【第39回】

確認しておこう!遺言の活用法

2021.12.01

確認しておこう!遺言の活用法

 今回のコラムでは「遺言の活用法」をみていきたいと思います。
 現在において、どれくらいの方々が「遺す」意識を「形」にされているのでしょうか?
 遺言には、自分で書く「自筆証書遺言」と、公証人に作成してもらう「公正証書遺言」の2つの方式があります【図表】。

図表

遺言の普及率:遺言を書く人は10人に1人?

 では、「遺言の利用状況」をみてみましょう。実際に遺言を書く人は、どのくらいいるのでしょうか?
 日本公証人連合会が公表している統計資料によれば、令和元年度に全国で作成された遺言公正証書は、11万3,137件です。同じく令和元年度に亡くなった方の数は約138万人ですので、公正証書遺言を書いた人の割合は、8%程度といえます。自筆証書遺言については、「司法統計年報」で公表されている「遺言書の検認件数」の令和元年度件数が18,625件でした。これを合わせても全体の9.5%であり、遺言の普及率は、10人に1人程度という状況です。

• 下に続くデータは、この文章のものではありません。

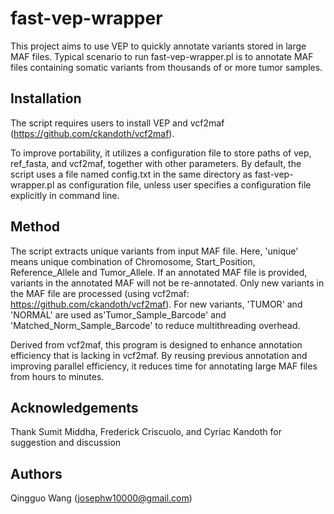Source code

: fast-vep-wrapper
================

This project aims to use VEP to quickly annotate variants stored in large MAF files. Typical scenario to run fast-vep-wrapper.pl is to annotate MAF files containing somatic variants from thousands of or more tumor samples. 

Installation
------------

The script requires users to install VEP and vcf2maf (https://github.com/ckandoth/vcf2maf).

To improve portability, it utilizes a configuration file to store paths of vep, ref_fasta, and vcf2maf, together with other parameters. By default, the script uses a file named config.txt in the same directory as fast-vep-wrapper.pl as configuration file, unless user specifies a configuration file explicitly in command line.  

Method
------

The script extracts unique variants from input MAF file. Here, 'unique' means unique combination of Chromosome, Start_Position, Reference_Allele and Tumor_Allele. If an annotated MAF file is provided, variants in the annotated MAF will not be re-annotated. Only new variants in the MAF file are processed (using vcf2maf: https://github.com/ckandoth/vcf2maf). For new variants, 'TUMOR' and 'NORMAL' are used as'Tumor_Sample_Barcode' and 'Matched_Norm_Sample_Barcode' to reduce multithreading overhead.


Derived from vcf2maf, this program is designed to enhance annotation efficiency that is lacking in vcf2maf. By reusing previous annotation and improving parallel efficiency, it reduces time for annotating large MAF files from hours to minutes.

Acknowledgements
----------------

Thank Sumit Middha, Frederick Criscuolo, and Cyriac Kandoth for suggestion and discussion

Authors
-------

Qingguo Wang (josephw10000@gmail.com)


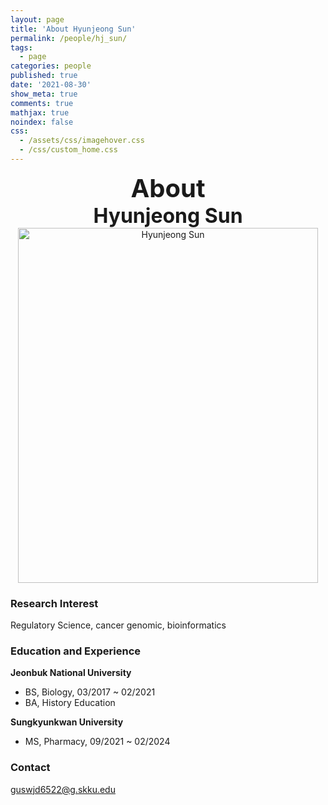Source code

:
 ```yaml
---
layout: page
title: 'About Hyunjeong Sun'
permalink: /people/hj_sun/
tags:
  - page
categories: people
published: true
date: '2021-08-30'
show_meta: true
comments: true
mathjax: true
noindex: false
css:
  - /assets/css/imagehover.css
  - /css/custom_home.css
---
```


<style>
.center{
  text-align: center;
}
</style>  

<link
    rel="stylesheet"
    href="https://cdnjs.cloudflare.com/ajax/libs/font-awesome/5.8.2/css/all.min.css"
  />

<div class="center"><div style="font-weight: bold; font-size: 40px;">
About</div></div>
<div class="center"><div style="font-weight: bold; font-size: 32px;">
Hyunjeong Sun
</div></div>


<div class="center">
    <img src="{{ site.url }}/assets/img/people/hj_sun.jpeg" width="480px" height="568px" alt="Hyunjeong Sun"/>
</div>

### **Research Interest**
Regulatory Science, cancer genomic, bioinformatics

### **Education and Experience**

**Jeonbuk National University**
- BS, Biology, 03/2017 ~ 02/2021
- BA, History Education

**Sungkyunkwan University**
- MS, Pharmacy, 09/2021 ~ 02/2024

### **Contact**
<i class="fa fa-paper-plane"></i> guswjd6522@g.skku.edu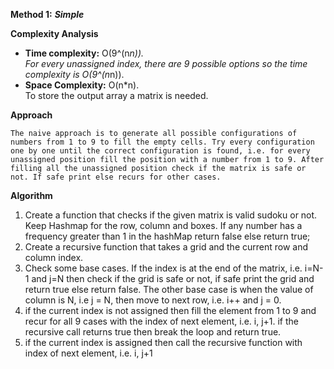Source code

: **Method 1:** ***Simple***

**Complexity Analysis**

-   **Time complexity:**  O(9^(n*n)).  
    For every unassigned index, there are 9 possible options so the time complexity is O(9^(n*n)).
-   **Space Complexity:**  O(n*n).  
    To store the output array a matrix is needed.

**Approach**

    The naive approach is to generate all possible configurations of numbers from 1 to 9 to fill the empty cells. Try every configuration one by one until the correct configuration is found, i.e. for every unassigned position fill the position with a number from 1 to 9. After filling all the unassigned position check if the matrix is safe or not. If safe print else recurs for other cases.

**Algorithm**

1.  Create a function that checks if the given matrix is valid sudoku or not. Keep Hashmap for the row, column and boxes. If any number has a frequency greater than 1 in the hashMap return false else return true;
2.  Create a recursive function that takes a grid and the current row and column index.
3.  Check some base cases. If the index is at the end of the matrix, i.e. i=N-1 and j=N then check if the grid is safe or not, if safe print the grid and return true else return false. The other base case is when the value of column is N, i.e j = N, then move to next row, i.e. i++ and j = 0.
4.  if the current index is not assigned then fill the element from 1 to 9 and recur for all 9 cases with the index of next element, i.e. i, j+1. if the recursive call returns true then break the loop and return true.
5.  if the current index is assigned then call the recursive function with index of next element, i.e. i, j+1
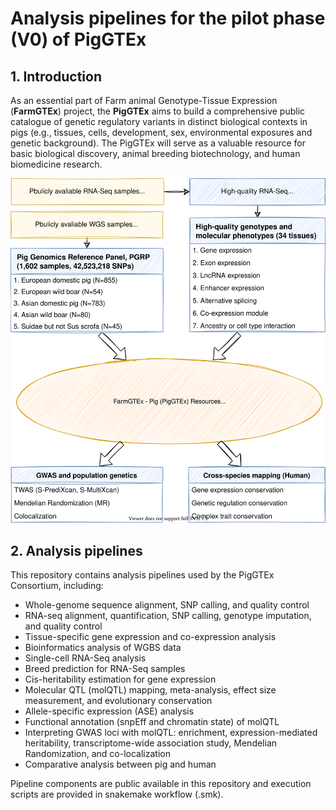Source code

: # Analysis pipelines for the pilot phase (V0) of PigGTEx 

## 1. Introduction

As an essential part of Farm animal Genotype-Tissue Expression (**FarmGTEx**) project, the **PigGTEx** aims to build a comprehensive public catalogue of genetic regulatory variants in distinct biological contexts in pigs (e.g., tissues, cells, development, sex, environmental exposures and genetic background). The PigGTEx will serve as a valuable resource for basic biological discovery, animal breeding biotechnology, and human biomedicine research.



![PigGTEx-pipeline-V1.1](https://raw.githubusercontent.com/FarmGTEx/PigGTEx-Pipeline-v0/master/PigGTEx-pipeline-V1.1.svg)



## 2. Analysis pipelines

This repository contains analysis pipelines used by the PigGTEx Consortium, including:

- Whole-genome sequence alignment, SNP calling, and quality control
- RNA-seq alignment, quantification, SNP calling, genotype imputation, and quality control
- Tissue-specific gene expression and co-expression analysis
- Bioinformatics analysis of WGBS data
- Single-cell RNA-Seq analysis
- Breed prediction for RNA-Seq samples
- Cis-heritability estimation for gene expression
- Molecular QTL (molQTL) mapping, meta-analysis, effect size measurement, and evolutionary conservation
- Allele-specific expression (ASE) analysis
- Functional annotation (snpEff and chromatin state) of molQTL
- Interpreting GWAS loci with molQTL: enrichment, expression-mediated heritability, transcriptome-wide association study, Mendelian Randomization, and co-localization
- Comparative analysis between pig and human



Pipeline components are public available in this repository and execution scripts are provided in snakemake workflow (.smk).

 前回のコラムで、遺言は財産を残す方の意思を尊重するためのルールであり、「亡くなる方の最後の想いを尊重する」ことが、遺言の制度趣旨だと紹介しました。
 「人生100年時代」においては、人生のマルチステージ化が更に広がっていくものと思われます。世帯構成(ライフスタイル)でみても、2018年の日本の核家族世帯の比率は60.4%、単身世帯比率は27.7%、三世代同居世帯比率は5.3%、となっており、50年間で三世代同居比率は10%以上減少し、その分、単身世帯や核家族世帯が増加してきています(厚生労働省公表「国民生活基礎調査(2018年)」)。最近では、法定相続分がない同性カップルの世帯も増えてきています。今後、「想い」を込めた財産承継のために、遺言の果たす役割は一層高まってくると思われます。
 こういったニーズや、相続争いや所有者不明土地などへの対策として、国が遺言書の普及を促進したい狙いから、2020年7月に「法務局における遺言書の保管等に関する法律」が施行されています。今まで、自筆証書遺言書には、自分で気軽に作成できる反面、保管場所に困る、紛失して死後に発見されない、内容が不利な相続人が書き換える恐れがある、等のデメリットがありました。そこで、「遺言者の最終意思の実現」と「相続手続きの円滑化」を進めるため、公的機関(法務局)にて自筆証書遺言書を保管する制度が創設されたわけです。法務局で保管することで、全国一律のサービスを提供することができ、プライバシーも確保しつつ、相続登記の促進にもつながるなどの効果が期待できます(法務局における遺言書保管制度の利用については、1件につき3,900円の手数料がかかります。その他、閲覧や証明書の交付についても手数料がかかります)。また、自筆証書遺言書は遺言者が亡くなった後、家庭裁判所に持ち込み確認を受ける「検認」という手続きが必要でしたが、この制度を活用すれば「検認」を省略することができます。

遺言内容はだれが実現してくれるの?

 遺言書の内容を実現するためには、様々な手続きがありますが、遺言では、それを執行する遺言執行者を指定できます。第三者を指定することもできますので、専門知識を持った行政書士や司法書士等に依頼するケースも多くあります。
 また、遺言書を作成したいと思ったときに、遺言書の作成・支援、遺産の整理(相続財産の名義変更手続きなど)その執行までを、相談しながら進めたいというニーズも高まってきていると思われます。そういうニーズに対応する目的で、民間の金融機関でも信託銀行などを中心に、遺言書作成の相談から、遺言書の保管、そして遺言書の執行まで一貫したサポートを提供するサービスがあります。これが「遺言信託」といわれているサービスです。
 特徴は、金融機関が提供するサービスであり安心感があることや、遺言作成にあたり事前に相談をすることができること(遺言書作成にあたって、遺言者の意向、相続人や受遺者の関係性、財産の内容を把握したうえで、アドバイスを受けることが可能)があげられます。サービス提供に関して、遺言信託手数料と執行時の報酬が生じることには留意が必要です。また、信託銀行等ができることは、法律によって「財産に関する遺言の執行」だけに限定をされていますので、認知や未成年者後見人の指定といった身分行為の遺言執行者となることなどはできないことも確認しておくべきでしょう。
 一般社団法人信託協会・信託統計便覧が公表しているデータでは、令和元年度(1年間)の信託銀行における「遺言書の保管および執行業務(いわゆる遺言信託)」の受託件数は14万9,693件となっており、ここ数年は毎年1万件以上増加している傾向にあります。